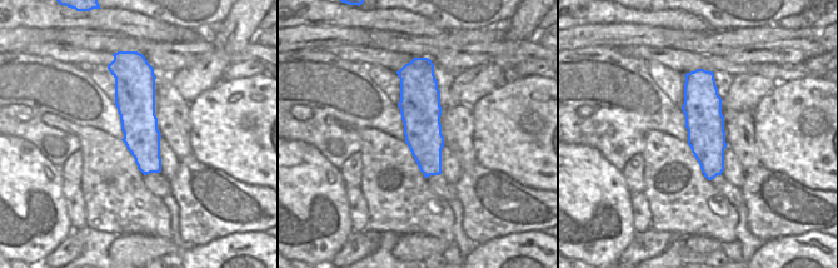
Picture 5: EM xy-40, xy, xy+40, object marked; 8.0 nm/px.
act=pass runs_along=5:(408, 70), (418, 85), (435, 172) found='continuous, no second cell'

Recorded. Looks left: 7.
act=look view=em slice=xy step=2 show=tint at=(2530, 2645, 1200) why='narrows sharply'

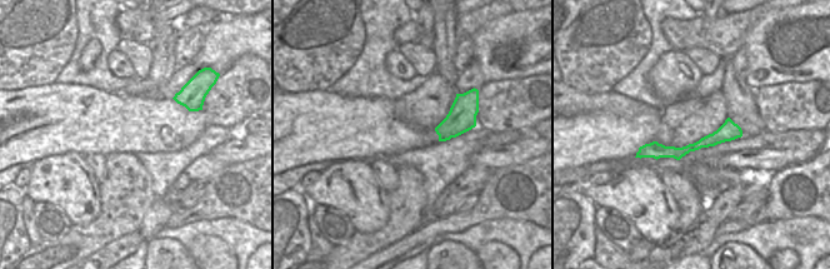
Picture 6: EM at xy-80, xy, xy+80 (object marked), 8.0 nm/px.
act=look view=3d um=3.5 at=same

### Exercise
Return every record exactly, without the pictures.

### Answer section
Picture 5: EM xy-40, xy, xy+40, object marked; 8.0 nm/px.
act=pass runs_along=5:(408, 70), (418, 85), (435, 172) found='continuous, no second cell'

Recorded. Looks left: 7.
act=look view=em slice=xy step=2 show=tint at=(2530, 2645, 1200) why='narrows sharply'

Picture 6: EM at xy-80, xy, xy+80 (object marked), 8.0 nm/px.
act=look view=3d um=3.5 at=same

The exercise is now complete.